The sales fell to 29,192 units owing to poor farm economics.

Millat Tractors

The sale of tractors in Pakistan hit a 22-year low between July 2024 and June 2025, despite 9,500 units sold through a Punjab government tractor scheme, according to data released by Topline Securities.

The sales in FY25 fell to 29,192 units, owing to poor farm economics as wheat prices fell from Rs3,373 per 40kg in June 2024 to Rs2,603 per 40kg in June this year.

During FY26, Topline Securities expect tractor sales to increase by 16% to 34,000 units as a result of the 20,000-unit tractor scheme launched by the Punjab government.

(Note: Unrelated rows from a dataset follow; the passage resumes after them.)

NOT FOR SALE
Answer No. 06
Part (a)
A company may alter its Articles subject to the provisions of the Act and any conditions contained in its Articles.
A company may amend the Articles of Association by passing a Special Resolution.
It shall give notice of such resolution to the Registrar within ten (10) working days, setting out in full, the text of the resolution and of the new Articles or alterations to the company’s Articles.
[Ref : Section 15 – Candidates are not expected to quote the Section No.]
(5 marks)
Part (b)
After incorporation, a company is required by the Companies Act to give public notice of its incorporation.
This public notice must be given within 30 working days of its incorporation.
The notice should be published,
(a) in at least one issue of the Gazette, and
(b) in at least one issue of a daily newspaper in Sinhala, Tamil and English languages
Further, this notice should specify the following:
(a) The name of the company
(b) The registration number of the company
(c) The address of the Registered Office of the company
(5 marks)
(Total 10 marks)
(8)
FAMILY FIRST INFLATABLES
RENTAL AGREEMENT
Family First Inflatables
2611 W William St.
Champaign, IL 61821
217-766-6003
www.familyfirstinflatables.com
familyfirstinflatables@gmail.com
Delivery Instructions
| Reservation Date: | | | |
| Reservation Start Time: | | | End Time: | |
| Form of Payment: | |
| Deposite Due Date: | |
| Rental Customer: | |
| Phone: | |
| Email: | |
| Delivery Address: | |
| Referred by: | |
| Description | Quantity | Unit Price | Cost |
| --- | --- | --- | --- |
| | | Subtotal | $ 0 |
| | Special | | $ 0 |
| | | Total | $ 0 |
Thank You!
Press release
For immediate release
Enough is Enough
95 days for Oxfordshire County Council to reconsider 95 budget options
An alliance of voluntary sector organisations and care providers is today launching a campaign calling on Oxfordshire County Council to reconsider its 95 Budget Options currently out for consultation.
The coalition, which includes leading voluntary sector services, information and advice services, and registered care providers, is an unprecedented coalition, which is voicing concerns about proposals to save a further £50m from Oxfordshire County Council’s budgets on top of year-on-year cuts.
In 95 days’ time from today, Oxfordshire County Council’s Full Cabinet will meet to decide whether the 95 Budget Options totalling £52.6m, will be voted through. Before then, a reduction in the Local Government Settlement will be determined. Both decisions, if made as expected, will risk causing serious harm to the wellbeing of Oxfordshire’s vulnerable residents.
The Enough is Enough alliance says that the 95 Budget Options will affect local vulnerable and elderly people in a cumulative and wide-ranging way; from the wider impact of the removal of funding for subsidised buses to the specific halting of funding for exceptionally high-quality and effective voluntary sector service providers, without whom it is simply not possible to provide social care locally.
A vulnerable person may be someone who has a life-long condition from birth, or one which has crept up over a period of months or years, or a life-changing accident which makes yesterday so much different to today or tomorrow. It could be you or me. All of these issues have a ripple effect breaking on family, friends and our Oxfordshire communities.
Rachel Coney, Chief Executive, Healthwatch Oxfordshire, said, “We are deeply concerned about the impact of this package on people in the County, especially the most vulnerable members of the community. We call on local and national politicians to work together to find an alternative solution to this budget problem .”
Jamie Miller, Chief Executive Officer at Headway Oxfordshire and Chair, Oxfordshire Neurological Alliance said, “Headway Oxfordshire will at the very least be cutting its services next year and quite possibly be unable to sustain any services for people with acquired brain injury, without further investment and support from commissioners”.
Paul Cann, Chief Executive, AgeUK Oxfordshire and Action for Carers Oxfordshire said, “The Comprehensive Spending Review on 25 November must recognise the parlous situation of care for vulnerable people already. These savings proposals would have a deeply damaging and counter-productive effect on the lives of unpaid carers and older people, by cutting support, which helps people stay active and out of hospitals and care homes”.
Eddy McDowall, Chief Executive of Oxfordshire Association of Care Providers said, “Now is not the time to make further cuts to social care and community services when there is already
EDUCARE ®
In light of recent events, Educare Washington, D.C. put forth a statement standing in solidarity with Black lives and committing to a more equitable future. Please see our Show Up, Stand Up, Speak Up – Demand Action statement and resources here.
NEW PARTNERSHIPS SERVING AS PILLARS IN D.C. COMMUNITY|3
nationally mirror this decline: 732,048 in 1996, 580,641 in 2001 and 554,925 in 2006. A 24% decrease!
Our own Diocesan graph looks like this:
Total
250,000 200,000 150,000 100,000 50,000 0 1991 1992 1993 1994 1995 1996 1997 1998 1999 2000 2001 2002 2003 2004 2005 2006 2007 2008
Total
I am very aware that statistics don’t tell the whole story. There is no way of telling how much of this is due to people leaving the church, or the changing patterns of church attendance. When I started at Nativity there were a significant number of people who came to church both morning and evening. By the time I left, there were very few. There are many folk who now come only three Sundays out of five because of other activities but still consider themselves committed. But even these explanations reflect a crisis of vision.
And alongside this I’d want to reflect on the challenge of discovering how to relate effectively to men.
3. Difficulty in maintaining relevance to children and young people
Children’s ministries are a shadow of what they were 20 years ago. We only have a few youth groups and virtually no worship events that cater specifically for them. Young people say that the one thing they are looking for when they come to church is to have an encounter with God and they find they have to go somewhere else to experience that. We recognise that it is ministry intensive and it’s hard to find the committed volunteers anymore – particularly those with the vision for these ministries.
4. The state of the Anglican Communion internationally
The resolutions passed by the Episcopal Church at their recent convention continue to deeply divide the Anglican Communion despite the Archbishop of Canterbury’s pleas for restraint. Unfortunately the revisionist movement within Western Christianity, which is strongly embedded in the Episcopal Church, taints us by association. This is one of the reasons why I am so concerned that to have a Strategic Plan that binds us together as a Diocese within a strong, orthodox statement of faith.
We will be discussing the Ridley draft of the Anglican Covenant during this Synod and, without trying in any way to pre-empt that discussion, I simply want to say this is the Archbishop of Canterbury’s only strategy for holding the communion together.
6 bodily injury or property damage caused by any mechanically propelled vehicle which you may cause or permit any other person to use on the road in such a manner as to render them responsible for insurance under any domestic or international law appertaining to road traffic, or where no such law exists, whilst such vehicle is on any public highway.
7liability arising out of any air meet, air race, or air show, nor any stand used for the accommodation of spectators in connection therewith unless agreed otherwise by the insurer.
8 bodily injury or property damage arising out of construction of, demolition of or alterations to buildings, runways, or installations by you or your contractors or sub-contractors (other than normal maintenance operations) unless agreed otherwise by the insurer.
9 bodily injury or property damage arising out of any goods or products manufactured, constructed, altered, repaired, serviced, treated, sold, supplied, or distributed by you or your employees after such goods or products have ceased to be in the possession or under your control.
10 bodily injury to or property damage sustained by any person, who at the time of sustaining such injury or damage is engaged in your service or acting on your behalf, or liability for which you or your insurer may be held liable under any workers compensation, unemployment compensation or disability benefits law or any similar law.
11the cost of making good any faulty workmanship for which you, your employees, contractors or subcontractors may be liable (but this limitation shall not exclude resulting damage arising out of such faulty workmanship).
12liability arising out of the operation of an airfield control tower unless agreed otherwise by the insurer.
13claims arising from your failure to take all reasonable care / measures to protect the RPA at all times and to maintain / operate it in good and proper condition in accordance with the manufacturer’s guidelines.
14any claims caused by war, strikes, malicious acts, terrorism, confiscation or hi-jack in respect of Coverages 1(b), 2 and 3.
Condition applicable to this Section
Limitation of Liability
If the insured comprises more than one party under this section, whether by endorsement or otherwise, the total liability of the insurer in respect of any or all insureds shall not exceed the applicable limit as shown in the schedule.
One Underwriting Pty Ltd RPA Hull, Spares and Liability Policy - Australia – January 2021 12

According to the analysis, the sales of Millat Tractors — which has a 60-65% market share —will be around 22,000 of the total 34,000 units. For FY27, Topline Securities said, the tractor industry growth is estimated to be at 30% with 44,000 units sold. Millat Tractor is expected to sell 28,000 units.

Impact of floods

The analysis said that recent floods are likely to weigh on the purchasing power of farmers.

In 2011, following the floods, tractor sales fell 3% and then 28% in FY12, before stabilizing in FY13. Post 2022 floods, tractor sales fell by 48% in FY23, but recovered sharply in FY24.

This previous trend suggests overall sales are likely to remain dismal.

During the two months of the fiscal year (July-August), tractor sales declined by 47% to 2,191 units, where Millat Tractors' sales dropped by 15% to 1557 units and Al Ghazi's dropped by 73% to 634 units.